Source document:
#91: The Ministry of Business with Judy Weber, Business Coach
If you have been listening to my podcast for a while, you know that I love having faith-based entrepreneurs on as guests.
As a Christian myself, I have used my faith to navigate the hard times I have had in business and love hearing how faith helps others navigate through their entrepreneurial journey.
Today I was joined by another faith-based entrepreneur and Business Coach, Judy Weber.
Judy shares why:
Faith is everything in business
Selling is noble
She thinks belief is the commonality is between faith and business
Check out Judy’s Ultimate Scaling Guide: 4 Proven Strategies for Exponential Growth here: http://judyweber.co or check her out on Instagram here: https://www.instagram.com/judyweberco/.
Check out my new free training on www.yournextmillion.me, where several of my seven figure clients and colleagues share what they're doing in the next year to scale their businesses to the multi-million dollar mark and beyond.
Listen to the Show:
Laura (00:02):
So many entrepreneurs, dream of living a life of massive impact by creating a mega successful company, but only a tiny percentage of businesses actually scale to that point. And when they do it is so often lacking the very joy and freedom that got them into entrepreneurship in the first place. So on this podcast, we speak authentically on what it actually takes to scale your business in a way that creates freedom and joy that works for you, your team, and the incredible impact that you are meant to make in the world as a visionary entrepreneur. My name is Laura Meyer and I'm your host. I'm a serial entrepreneur wife, mom, to three. And I love talking all things business, especially digging into what it actually takes to scale joyfully to the multi-million dollar mark and beyond let's get started.
(01:01):
Hi everybody. I am here with Judy Weber. Judy is a women's business strategists and scaling expert. She's has a boutique consultancy for women in business, and she is a faith based entrepreneur. So we were just bonding on the different journeys that our careers have taken us over the years. So welcome, Judy. I'm so glad you're here.
Judy (01:19):
Laura, thank you so much. I'm so excited to join you.
Laura (01:23):
Yeah. And we really stand for 11 of the same things with just joy and simplicity. You are a former corporate trial attorney as well as a C-suite executive. So I'm sure you were living a very complicated life when you were pursuing those, those career paths, right?
Judy (01:40):
Yeah, absolutely. When I first got out of law school that was before marriage and kids. So the dedication to the firm getting in there with the sunshine and staying until the sun goes down, that was good. But once you start having kids, that's not really a great life.

Your task: Carry on the podcast transcript above with Judy Weber, picking up right after Judy's last line.

Data extract:

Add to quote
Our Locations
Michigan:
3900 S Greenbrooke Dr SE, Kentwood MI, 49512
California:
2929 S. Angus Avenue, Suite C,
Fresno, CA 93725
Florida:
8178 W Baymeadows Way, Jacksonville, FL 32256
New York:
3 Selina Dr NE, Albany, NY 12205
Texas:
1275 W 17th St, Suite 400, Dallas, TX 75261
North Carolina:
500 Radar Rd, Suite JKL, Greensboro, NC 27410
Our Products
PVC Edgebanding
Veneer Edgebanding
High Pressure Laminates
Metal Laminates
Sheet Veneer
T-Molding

Answer area:
Laura (01:54):
Yeah. You know, it's so funny. We were just talking about that because I live in an area of the country where used to live, where a lot of people are attorneys and what a tough lifestyle it is, particularly as you're raising kids. So you're very much now helping entrepreneurs up level their mindset step fully into their CEO role and really create this legacy business without compromising their values. What made you decide to go from this traditional path to really being able to help other entrepreneurs?
Judy (02:25):
Well, I will tell you that Jesus, I am a Christian and that is front facing of my brand. Right. I work with women of faith as they scale their business. But for me, even though, even though I was that lawyer and I had all these great positions, I went in-house, um, my trial experience was very successful. I never felt fulfilled. And it was always like, Jesus was everything in me, but I couldn't really have that out in that world. Of course. So when I was able to think about, well, what, what do I really want to doing my forties? What I wanted to do was combine the two things. I love Jesus Christ and helping women and coming together in the business world and specifically the entrepreneurial world to say, they do not have to be compartmentalized. Your identity is huge when it comes to business.
Laura (03:18):
I love that. And so how do you think that the faith component has, has helped your business? Is it, is there any particular way in which you think that it has created a different path forward than it than otherwise?
Judy (03:36):
Yeah, absolutely. Laura faith is everything in business. I'm going to say this boldly and I want all of your listeners to hear it. Okay. Every successful person that has ever been, or that ever will be as an entrepreneur has one thing in common. And that is belief, it's faith and their mission, faith in their vision. And that faith being what some people might say is impossible. Right. Right. Here's the deal. If you don't believe in you and what you're doing, no one else will period. To me, faith for me, Jesus Christ, as my rock, as my provider is my, everything to me, that faith informs my life and my business. Right. So it informs my mindset, like my perspective, how I think, which for the entrepreneurial world, it's like, how do I see myself? What's my identity. What is my worth? Right. So in that way, faith informs like my pricing, right. And how I show up on sales calls and my whole approach to sales. And also faith informs how I show up confidently and consistently, right.
(04:42):
Because I know that in Christ, I am powerful and I'm strong and I have a mission that has to get out there in the world. And he's gifted me with things that I need to share with others, or am I going to not live in that faith and show up like timidly and inconsistently. So to me, faith is everything.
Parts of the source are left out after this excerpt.